§ **SUPPLIED PASSAGE**:

-=-=-=-=-

Actually, I use the lipstick more often during the course of the evening than the powder. A little bit of extra lippie can do wonders to a face that’s starting to lack something or other. More – there’s something deliciously feminine about sitting down and putting on your lipstick.

Along with the lipstick, I also carry lip-liner – invaluable in defining a sharp edge to lips that have become smudged over the course of an evening. (See our make-upguide for hints on applying make-up)

An essential accessory for both make-up products is a mirror. It’s handy for checking whether more make-up is necessary,and indespensible for putting it on.

I used to carry a plain rectangle or round mirror, but found it was apt to break if carried in a handbag. Apart from the risk of seven years’ bad luck, broken glass is dangerous and certainly not what I want to find on thrusting my hand into the bag. It also spoils the impression, sitting down doing one’s lips with a shard of broken mirror in the left hand – deliciously femme?? Get real!

-=-=-=-=-

§ **AVAILABLE DATA**:
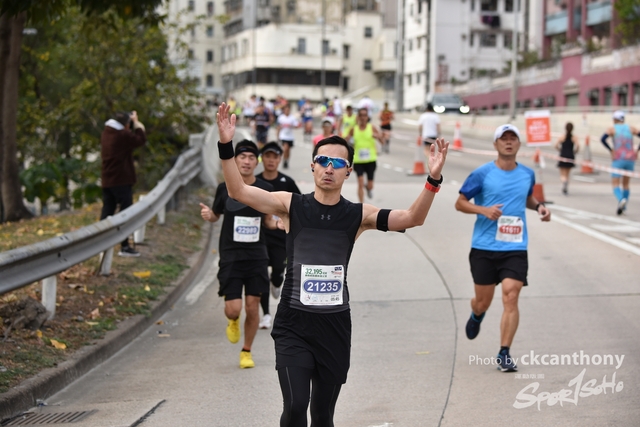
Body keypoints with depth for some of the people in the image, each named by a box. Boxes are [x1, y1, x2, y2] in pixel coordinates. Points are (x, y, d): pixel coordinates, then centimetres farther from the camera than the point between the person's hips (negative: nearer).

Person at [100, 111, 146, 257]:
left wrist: (132, 121, 13)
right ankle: (124, 246, -5)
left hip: (107, 180, 8)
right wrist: (136, 122, -1)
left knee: (107, 211, 13)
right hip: (122, 180, -8)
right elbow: (141, 139, -11)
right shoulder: (123, 135, -17)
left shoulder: (106, 133, 10)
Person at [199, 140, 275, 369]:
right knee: (233, 309, -9)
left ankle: (247, 351, 22)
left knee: (252, 305, 1)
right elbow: (216, 215, 12)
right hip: (230, 255, -1)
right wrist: (207, 214, -11)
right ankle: (233, 321, 30)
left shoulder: (265, 189, 0)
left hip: (256, 255, 1)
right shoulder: (225, 188, -2)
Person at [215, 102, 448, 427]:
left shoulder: (358, 215, 1)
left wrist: (433, 179, -23)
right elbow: (238, 191, -10)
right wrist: (226, 146, -24)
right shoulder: (291, 205, -1)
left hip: (334, 325, 2)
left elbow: (412, 218, -9)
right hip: (293, 325, -2)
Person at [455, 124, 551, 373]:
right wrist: (484, 210, -17)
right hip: (484, 248, -1)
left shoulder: (527, 174, 7)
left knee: (511, 296, -14)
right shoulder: (482, 174, -4)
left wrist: (539, 206, 5)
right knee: (483, 301, 8)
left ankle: (504, 354, -7)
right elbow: (460, 203, 0)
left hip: (515, 249, 1)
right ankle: (476, 316, 47)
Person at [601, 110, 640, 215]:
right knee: (626, 184, 18)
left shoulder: (612, 129, 0)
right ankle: (623, 206, 13)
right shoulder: (631, 128, 8)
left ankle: (621, 199, -34)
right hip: (630, 159, 3)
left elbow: (603, 139, -17)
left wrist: (611, 150, -8)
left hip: (618, 159, -3)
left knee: (615, 184, -4)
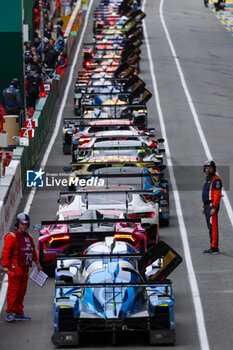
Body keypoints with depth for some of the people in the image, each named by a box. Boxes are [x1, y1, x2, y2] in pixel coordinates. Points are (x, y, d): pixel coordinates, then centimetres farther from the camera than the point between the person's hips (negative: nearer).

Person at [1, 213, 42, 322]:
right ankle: (10, 313, -5)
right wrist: (5, 266, -20)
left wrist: (37, 263, 33)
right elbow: (6, 252, -13)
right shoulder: (11, 236, -8)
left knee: (22, 291, 9)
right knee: (13, 291, -8)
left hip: (25, 268, 8)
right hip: (15, 268, -8)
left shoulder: (28, 237, 17)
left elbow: (33, 251, 30)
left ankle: (19, 313, 14)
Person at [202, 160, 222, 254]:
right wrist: (204, 206, 21)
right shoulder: (207, 179, 19)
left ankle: (214, 248, -14)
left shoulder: (216, 180, -13)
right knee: (210, 227, 11)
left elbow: (218, 195, -19)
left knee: (213, 226, -12)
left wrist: (214, 208, -24)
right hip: (207, 206, 10)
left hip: (212, 206, -10)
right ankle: (213, 247, 14)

-=-=-=-=-

§ **WORK TO BE COMPLETED**:
Copy out the part of the passage about carrying lipstick and a mirror between "Actually, I use" and "putting it on.", inclusive. You won't need the material here.

§ **ANSWER**:
Actually, I use the lipstick more often during the course of the evening than the powder. A little bit of extra lippie can do wonders to a face that’s starting to lack something or other. More – there’s something deliciously feminine about sitting down and putting on your lipstick.

Along with the lipstick, I also carry lip-liner – invaluable in defining a sharp edge to lips that have become smudged over the course of an evening. (See our make-upguide for hints on applying make-up)

An essential accessory for both make-up products is a mirror. It’s handy for checking whether more make-up is necessary,and indespensible for putting it on.